To learn the current status of any Internet-Draft, please check
the ``1id-abstracts.txt'' listing contained in the Internet-
Drafts Shadow Directories on ftp.is.co.za (Africa),
nic.nordu.net (Europe), munnari.oz.au (Pacific Rim),
ds.internic.net (US East Coast), or ftp.isi.edu (US West Coast).

Distribution of this document is unlimited.



Abstract

This document specifies the payload format for encapsulating an H.263
bitstream in the Real-Time Transport Protocol (RTP). Three modes are
defined for the H.263 payload header. An RTP packet can use one of the
three modes for H.263 video streams depending on the desired
network packet size and H.263 encoding options employed.
The shortest H.263 payload header (mode A) supports fragmentation
at Group of Block (GOB) boundaries. The long H.263 payload headers
(mode B and C) support fragmentation at Macroblock (MB) boundaries.



1. Introduction

This document describes a scheme to packetize an H.263 video stream for
transport using RTP [1]. H.263 video stream is defined by ITU-T
Recommendation H.263 (referred to as H.263 in this document) [4] for
video coding at very low data rates. RTP is defined by the Internet
Engineering Task Force (IETF) to provide end-to-end network transport
functions suitable for applications transmitting real-time data over
multicast or unicast network services.


Zhu                                                             [Page 1]

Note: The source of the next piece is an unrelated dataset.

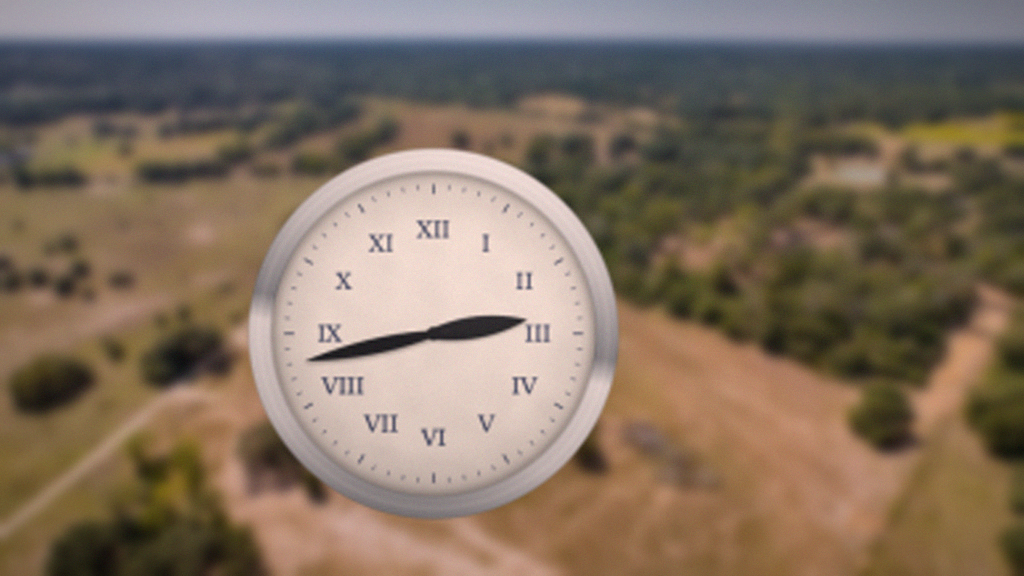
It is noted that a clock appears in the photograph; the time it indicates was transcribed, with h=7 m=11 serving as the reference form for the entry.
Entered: h=2 m=43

Internet Draft       draft-ietf-avt-rtp-payload-04.txt        June, 1997


2. Definitions

The following definitions apply in this document:

CIF: Common Intermediate Format. For H.263, a CIF picture has 352 x 288
pixels for luminance, and 176 x 144 pixels for chrominance.

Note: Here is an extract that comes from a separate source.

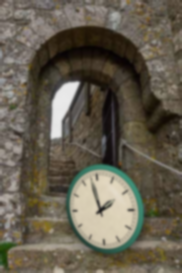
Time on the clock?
1:58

QCIF: Quarter CIF source format with 176 x 144 pixels for luminance and
88 x 72 pixels for chrominance.

Sub-QCIF:  picture source format with 128 x 96 pixels for luminance and
64 x 48 pixels for chrominance.

4CIF: Picture source format with 704 x 576 pixels for luminance and
352 x 288 pixels for chrominance.

16CIF: Picture source format with 1408 x 1152 pixels for luminance and
704 x 576 pixels for chrominance.

GOB: For H.263, a Group of Blocks (GOB) consists of  k*16 lines, where
k depends on the picture format (k=1 for QCIF, CIF and sub-QCIF; k=2
for 4CIF and k=4 for 16CIF).

MB: A macroblock (MB) contains four blocks of luminance and the
spatially corresponding two blocks of chrominance. Each block consists
of 8x8 pixels. For example, there are eleven MBs in a GOB in QCIF
format and twenty two MBs in a GOB in CIF format.


3. Design Issues for Packetizing H.263 Bitstreams

H.263 is based on the ITU-T Recommendation H.261 [2] (referred to as
H.261 in this document). Compared to H.261, H.263 employs similar
techniques to reduce both temporal and spatial redundancy, but there
are several major differences between the two algorithms that
affect the design of packetization schemes significantly. This
section summarizes those differences.

3.1 Optional Features of H.263

In addition to the basic source coding algorithms, H.263 supports four
negotiable coding options to improve performance: Advanced Prediction,
PB-frames, Syntax-based Arithmetic Coding, and Unrestricted Motion
Vectors. They can be used in any combination.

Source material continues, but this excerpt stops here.